BEGIN EXCERPT

Re: [DISCUSS] Checkpointing (partially) failing jobs

Piotr Nowojski Tue, 08 Feb 2022 03:05:10 -0800

Hi,

I second Chesnay's comment and would like to better understand the
motivation behind this. At the surface it sounds to me like this might
require quite a bit of work for a very narrow use case.


At the same time I have a feeling that Yuan, you are mixing this feature
request (checkpointing subgraphs/pipeline regions independently) and a very
very different issue of "task local checkpoints"? Those problems are kind
of similar, but not quite.

Best,
Piotrek

wt., 8 lut 2022 o 11:44 Chesnay Schepler <ches...@apache.org> napisał(a):

> Could someone expand on these operational issues you're facing when
> achieving this via separate jobs?
>
> I feel like we're skipping a step, arguing about solutions without even
> having discussed the underlying problem.
>
> On 08/02/2022 11:25, Gen Luo wrote:
> > Hi,
> >
> > @Yuan
> > Do you mean that there should be no shared state between source subtasks?
> > Sharing state between checkpoints of a specific subtask should be fine.
> >
> > Sharing state between subtasks of a task can be an issue, no matter
> whether
> > it's a source. That's also what I was afraid of in the previous replies.
> In
> > one word, if the behavior of a pipeline region can somehow influence the
> > state of other pipeline regions, their checkpoints have to be aligned
> > before rescaling.
> >
> > On Tue, Feb 8, 2022 at 5:27 PM Yuan Mei <yuanmei.w...@gmail.com> wrote:
> >
> >> Hey Folks,
> >>
> >> Thanks for the discussion!
> >>
> >> *Motiviation and use cases*
> >> I think motiviation and use cases are very clear and I do not have
> doubts
> >> on this part.
> >> A typical use case is ETL with two-phase-commit, hundreds of partitions
> can
> >> be blocked by a single straggler (a single task's checkpoint abortion
> can
> >> affect all, not necessary failure).

END EXCERPT

TASK ITEM: In the checkpointing thread, what does Yuan Mei give as a typical use case?

BEGIN INFORMATION SUPPLIED

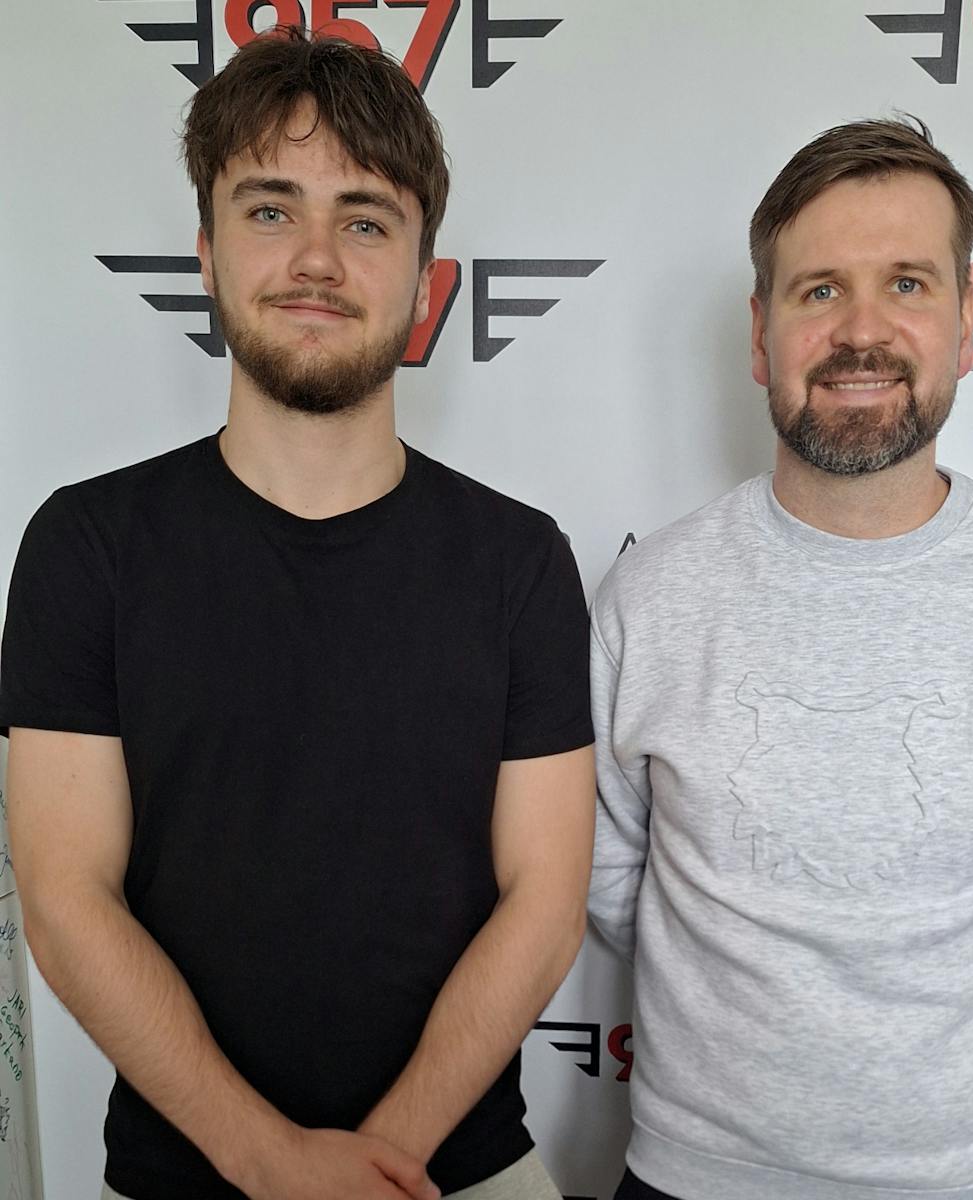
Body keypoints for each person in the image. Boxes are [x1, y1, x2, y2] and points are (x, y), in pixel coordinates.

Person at [0, 28, 595, 1200]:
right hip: (186, 1170)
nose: (316, 259)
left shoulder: (519, 561)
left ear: (424, 282)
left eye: (365, 221)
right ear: (208, 253)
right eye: (271, 210)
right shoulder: (85, 545)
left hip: (459, 1171)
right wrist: (270, 1161)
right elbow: (65, 900)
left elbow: (545, 903)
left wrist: (379, 1167)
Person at [587, 118, 973, 1200]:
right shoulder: (651, 595)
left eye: (907, 284)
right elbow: (604, 865)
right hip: (685, 1174)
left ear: (967, 321)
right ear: (761, 335)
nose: (861, 332)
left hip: (956, 1181)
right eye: (819, 290)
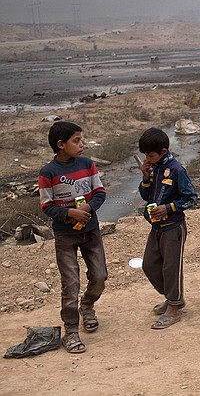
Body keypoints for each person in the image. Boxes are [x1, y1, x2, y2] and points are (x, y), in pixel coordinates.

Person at [38, 121, 108, 353]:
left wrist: (86, 209)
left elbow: (99, 193)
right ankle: (71, 332)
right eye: (76, 141)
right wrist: (68, 213)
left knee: (99, 276)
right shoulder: (48, 172)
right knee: (70, 284)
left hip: (91, 231)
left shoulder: (88, 164)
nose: (82, 144)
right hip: (66, 235)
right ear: (60, 145)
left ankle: (87, 305)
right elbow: (47, 205)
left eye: (81, 139)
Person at [137, 127, 198, 329]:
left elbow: (190, 198)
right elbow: (146, 196)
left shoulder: (177, 170)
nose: (147, 158)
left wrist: (168, 208)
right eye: (145, 155)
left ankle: (174, 306)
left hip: (173, 226)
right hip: (156, 226)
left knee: (171, 267)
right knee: (149, 264)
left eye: (150, 155)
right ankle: (173, 297)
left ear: (163, 151)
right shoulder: (153, 168)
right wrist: (146, 178)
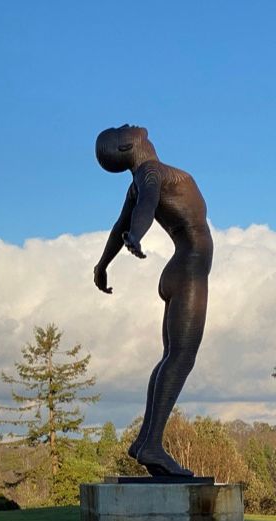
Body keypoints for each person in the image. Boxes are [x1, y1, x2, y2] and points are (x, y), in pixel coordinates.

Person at [94, 125, 212, 477]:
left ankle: (146, 439)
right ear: (128, 144)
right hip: (188, 269)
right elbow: (142, 209)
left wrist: (103, 265)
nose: (129, 123)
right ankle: (152, 443)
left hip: (178, 269)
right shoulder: (151, 175)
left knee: (171, 357)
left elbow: (120, 224)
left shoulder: (142, 179)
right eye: (121, 129)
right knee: (181, 357)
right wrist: (136, 235)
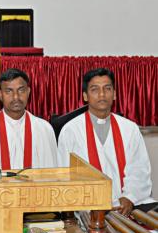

END INFORMATION SUPPLIED

ANSWER FOR THE TASK: ETL with two-phase-commit, where hundreds of partitions can be blocked by a single straggler.